Schon die aktuelle Situation ist beängstigend:
Fast ein Drittel (27%) der Schweizerinnen und Schweizer waren 2019 bereits auf staatliche Prämienverbilligungen angewiesen. In einzelnen Kantonen betrug der Anteil 2019 bereits 36%.
Der Mittelstand muss einen immer höheren Anteil des verfügbaren Einkommens für KK-Prämien ausgeben. So bezahlt eine vierköpfige Familie mit zwei Kindern im schulpflichtigen Alter aktuell (2021) im schweizerischen Durchschnitt pro Jahr gute 11'000 Franken Prämien für die obligatorische Krankenpflegeversicherung (OKP).
Eine Trendumkehr der Kostenentwicklung ist nicht in Sicht.

 

«Die reinste Form des Wahnsinns ist es, alles beim Alten zu belassen und zu hoffen, dass sich etwas ändert.» (Albert Einstein)

Wir wissen seit langem um das Problem, es gibt für vieles sogar Lösungsvorschläge aber eben – nichts passiert.

Warum? Wenn einer gewinnt, verliert ein anderer. Auf der einen Seite stehen wir, auf der anderen die Gesundheitsindustrie. Wenn sie ihre Interessen/Gewinne bedroht sieht, zieht sie ihr alles-stechendes-Ass aus dem Ärmel, das uns schwindende Qualität in der Versorgung voraussagt. Zu weiten Teilen hat diese Drohung viele bisherige Versuche für mehr Kosteneffizienz gebodigt. «Das Kaninchen vor der Schlage» wäre ein guter Vergleich. 

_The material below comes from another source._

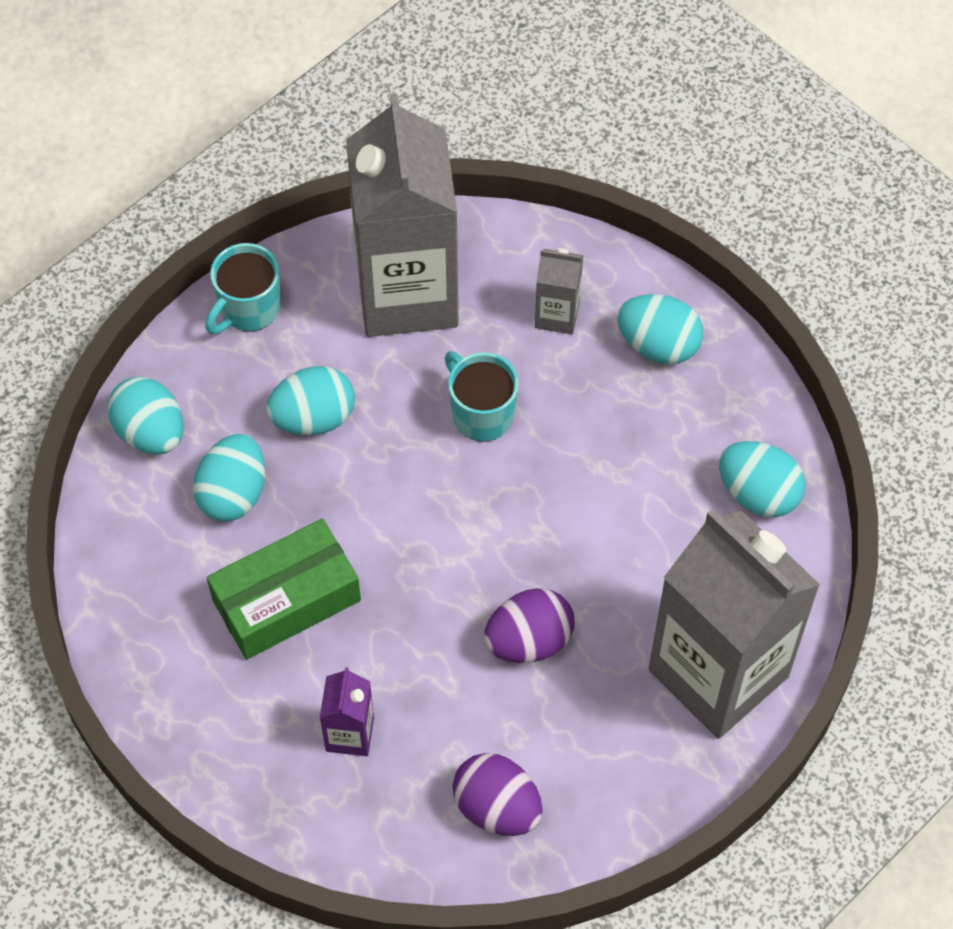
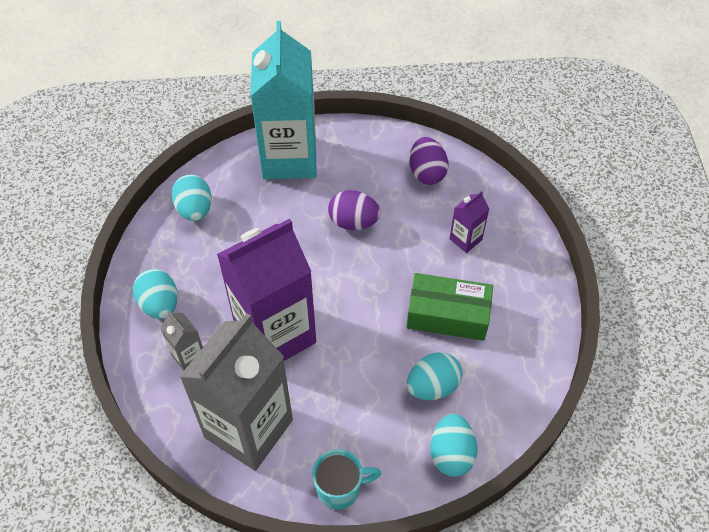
camera: 140 degrees left, 5 degrees down
(313, 418) = (359, 396): turquoise egg -> none
(481, 413) = (275, 334): turquoise mug -> purple carton
(718, 673) = (289, 158): grey carton -> turquoise carton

Die Frage ist, wie lange wir uns die «wenn wir etwas ändern, müssen wir vielleicht alle leiden»-Starre noch leisten können.

Wechselt man aus der Starre zu mutigem Hinsehen, stehen einem viele unnötige (unnötig = kostet viel, bringt nichts oder schadet uns sogar) Kostentreiber klar vor Augen. Ein Drama in vielen Akten.

Doch wenn der/die Tell nun endlich das Rückgrat strecken würde und zur Tat schreitet, dann könnten wir am Ende immer noch beides haben: Ein qualitativ hochstehendes Gesundheitswesen und Geld zum Leben.

Doch bleiben wir nicht abstrakt, sondern werden wir konkret: Ich werde Ihnen über die nächsten Wochen einige wesentliche Akte dieses Dramas genauer vorstellen. Sie heissen:

«Pillen sind keine Schokolade. Sie werden nicht besser, wenn sie vergoldet sind.»

«Einen Porsche zahlen und einen VW bekommen»

«Gaming the System»

«Rette sich wer kann»

«Die Alpenfestung»

«Mengenrabatte sind kein Angriff auf föderale Strukturen»

«Pillen sind keine Schokolade II»

Es wäre vermessen, Ihnen eine angenehme Lektüre zu wünschen. Also wünsche ich uns starke Nerven und vor allem Tatkraft. Viel Zeit bleibt uns nicht.

 

* Vgl.: OECD (2019): Health at a Glance 2019, OECD Indicators, OECD Publishing, Paris, May 2020 sowie Preisüberwachung: Bericht zu Behandlungsqualität und Kostenniveau von Schweizer Spitälern im Ländervergleich, Bern, August 2016.
** Vgl. Th. Brändle und C. Colombier: Nicht nur die Alterung führt zu Zusatzlasten im Gesundheitswesen, Die Volkswirtschaft 3/2017, Bern 2017.